Alhasil, pesan yang dikirim Pian itu sekarang menjadi viral hingga berujung pengaduan ke Polres Madina. Agus juga bilang sejak ada pesan dari Pian itu, dia merasa tidak nyaman. Wajar saja itu. Baru bulan lalu jagad negeri ini dihebohkan dengan kasus wartawan di Karo dibunuh lewat skenario kebakaran. Lantas, apa hal ini dibiarkan begitu saja dan dianggap hal sepele?
Permohonan maaf memang perbuatan yang mulia dan lebih mulia lagi apabila dimaafkan. Yang jadi permasalahan, ada rangkaian kejadian di dalam masalah ini yang perlu diluruskan dan dituntaskan secara hukum. Jangan sampai wartawan di Kabupaten Madina tidak nyaman menjalankan tugasnya.
Wartawan punya aturan menjalankan tugasnya. Ada undang-undang yang melindunginya (UU Nomor 40 Tahun 1999 tentang Pers). Ada Kode Etik Jurnalistik sebagai pedomannya. Apabila ada oknum wartawan bekerja menabrak aturan-aturan, ada langkah yang bisa ditempuh, karena wartawan tidak kebal hukum. Pun dengan media massa tempatnya bekerja.
Kalau menabrak aturan, ada langkah hukum yang dapat ditempuh. Bukan dengan melalukan tindakan lain yang membuat gaduh seperti pengancaman, teror, dan sebagainya. Dan, perlu diingat ada konsekuensi hukum juga bagi pihak-pihak yang melanggar UU tentang Pers.

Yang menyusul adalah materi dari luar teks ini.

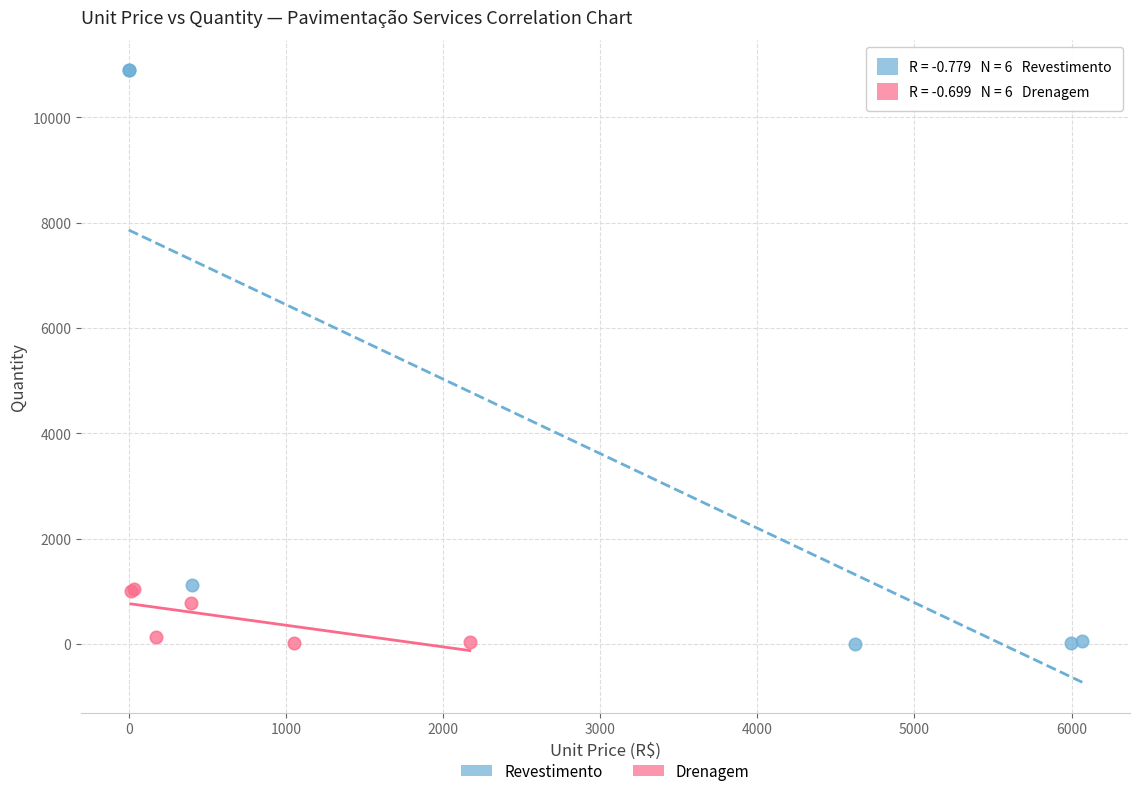

Which series contains the highest Y value?

Revestimento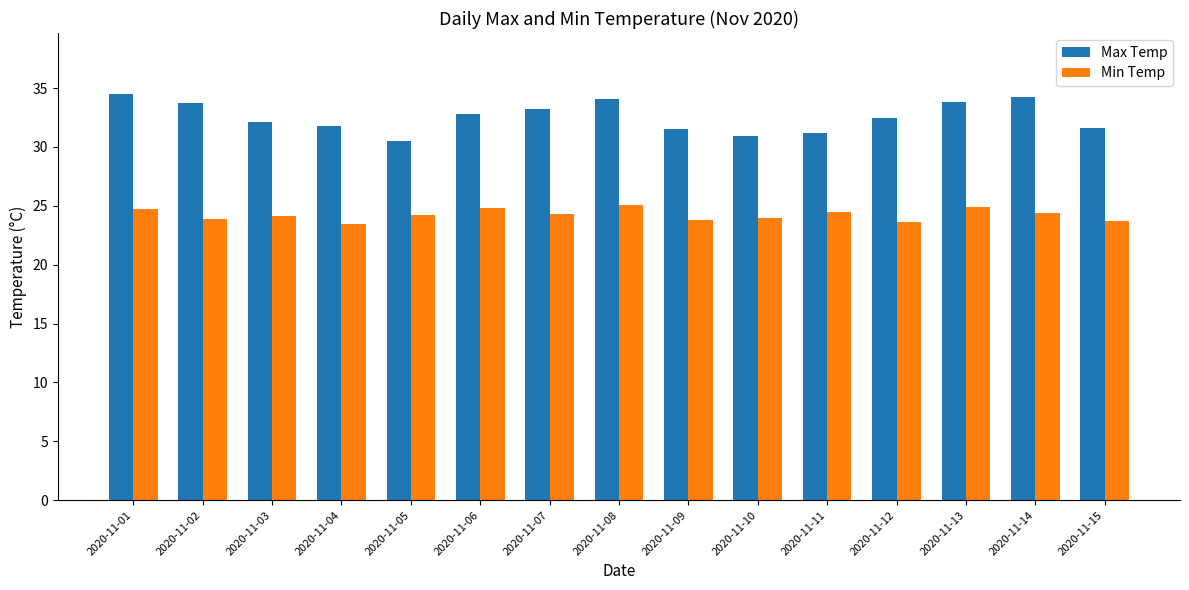

What is the minimum value for Max Temp?

30.5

Permasalahan ini sudah berjalan di institusi hukum, Polres Madina. Agus sudah buat pengaduan ke Kapolres Madina. Pertanyaannya, apakah polisi sudah memproses aduan itu ? Prosesnya sudah bagaimana ? Siapa saja yang sudah dimintai keterangan ?
Jangan sampai permasalahan berlarut-larut, wartawan ribut-ribut, sementara proses hukumnya tidak berjalan. Saya takut nanti kepercayaan publik akan menurun pada penegakan hukum di Kabupaten Madina.
Masalah ini butuh kepastian hukum. Ini bukan cuma permasalahan antara Agus dan Pian. Ini adalah masalah keberlanjutan pers di Kabupaten Madina pada masa mendatang.
Sekali lagi, bagi pihak-pihak yang merasa dirugikan dari produk pers yang disajikan media massa, silakan tempuh jalur sesuai aturan, hak koreksi, hak jawab, dan sebagainya. Jangan sampai ada upaya persekusi.